Il fatto memorabile è che Oksana e Victor hanno deciso di sposarsi nell’ospedale di Leopoli, dove la donna si trova dopo essere stata sfollata da Dnipro per continuare le cure. Sui media è rimbalzato il video del loro ballo da novelli sposi: lei abbracciato al marito e sostenuta dalle sua braccia in mezzo agli applausi degli altri pazienti e dei pochi amici presenti.
È un video di gioia quello a cui si assiste: frammenti di vita in un contesto violento di morte, una piccola isola di felicità dentro il tunnel spaventoso della guerra. La vedi volteggiare dolcemente sostenuta dal marito ed intravedi la felicità sul loro volto, la gioia per quello che hanno celebrato, la soddisfazione per averlo fatto dopo tanto tempo e nonostante tutto.

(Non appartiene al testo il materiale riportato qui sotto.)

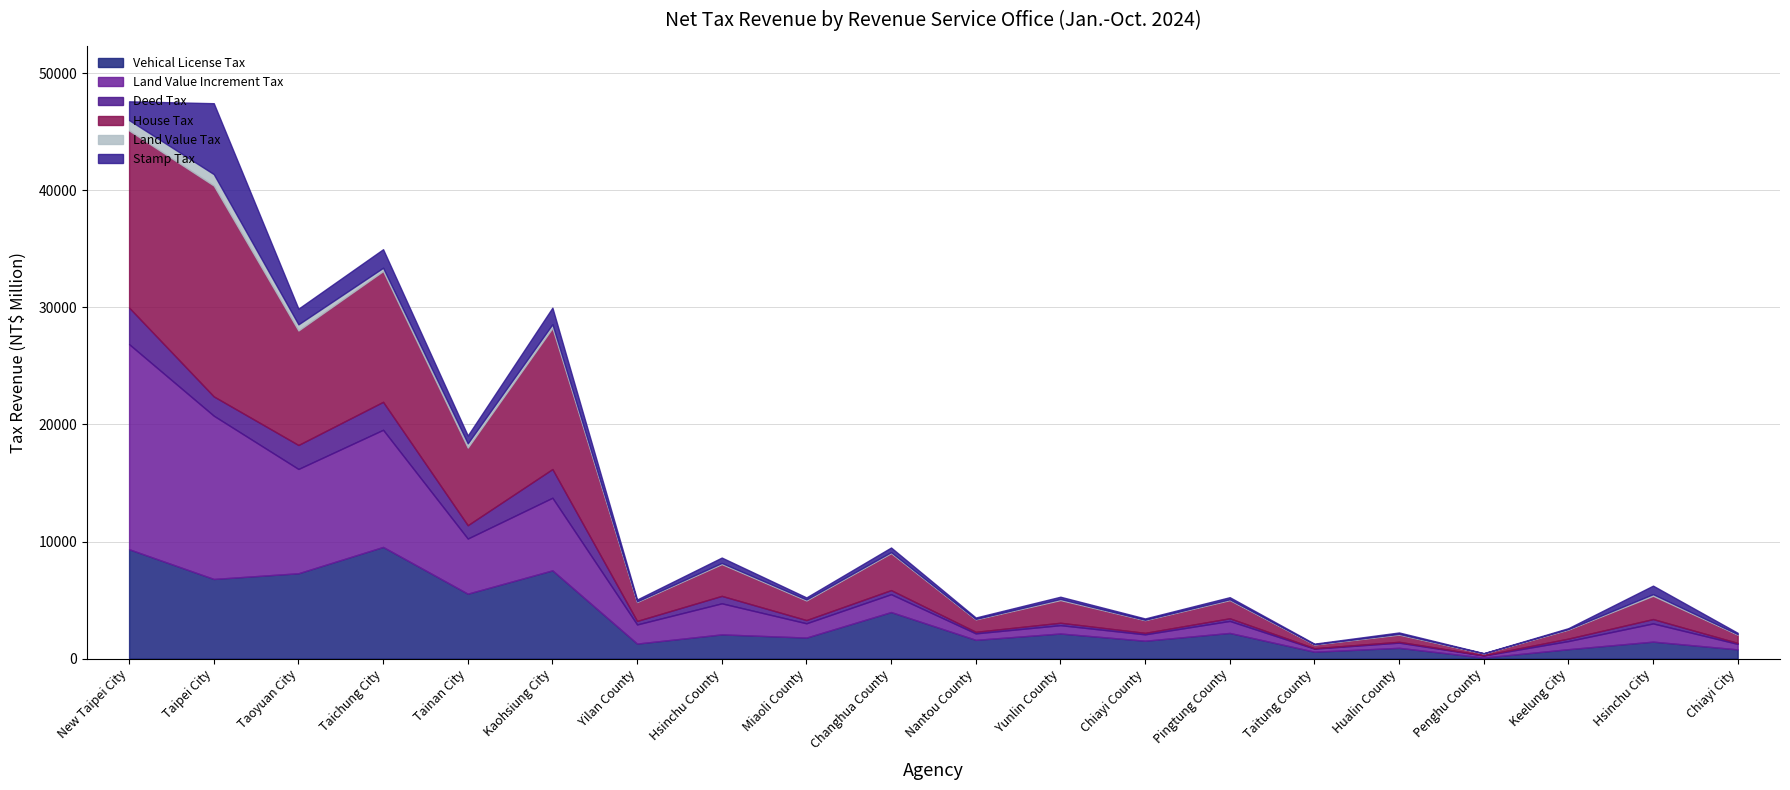

Rank the series at Kaohsiung City from lowest to highest value.

Land Value Tax, Stamp Tax, Deed Tax, Land Value Increment Tax, Vehical License Tax, House Tax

Guardo quel video e mi chiedo quanto deve essere forte l’amore tra due persone se è in grado di accendere una piccola fiammella anche nella notte più buia, se è capace di scaldare il cuore pur nel gelo più crudo ed inumano. Che cos’è quel sentimento vigoroso che ci spinge gli uni verso gli altri, che ci fa muovere, alzare, lottare, sfidare le difficoltà, affrontare le cadute, oltrepassare il limite, il dolore, la privazione e la solitudine? Quanta è profonda la parola amore se neanche una guerra è in grado di spegnerne il grido, di sopirne il sussulto, di silenziare il desiderio di pienezza?
La vita brama, desidera, anela oltre se stessa, oltre le barriere che essa incontra, oltre gli ostacoli che trova sul cammino. La vita invoca altra vita, ambisce l’oltre, sospira l’infinito e desidera quella pienezza che solo nell’abbraccio tenero dell’altro sperimenta un punto di approdo.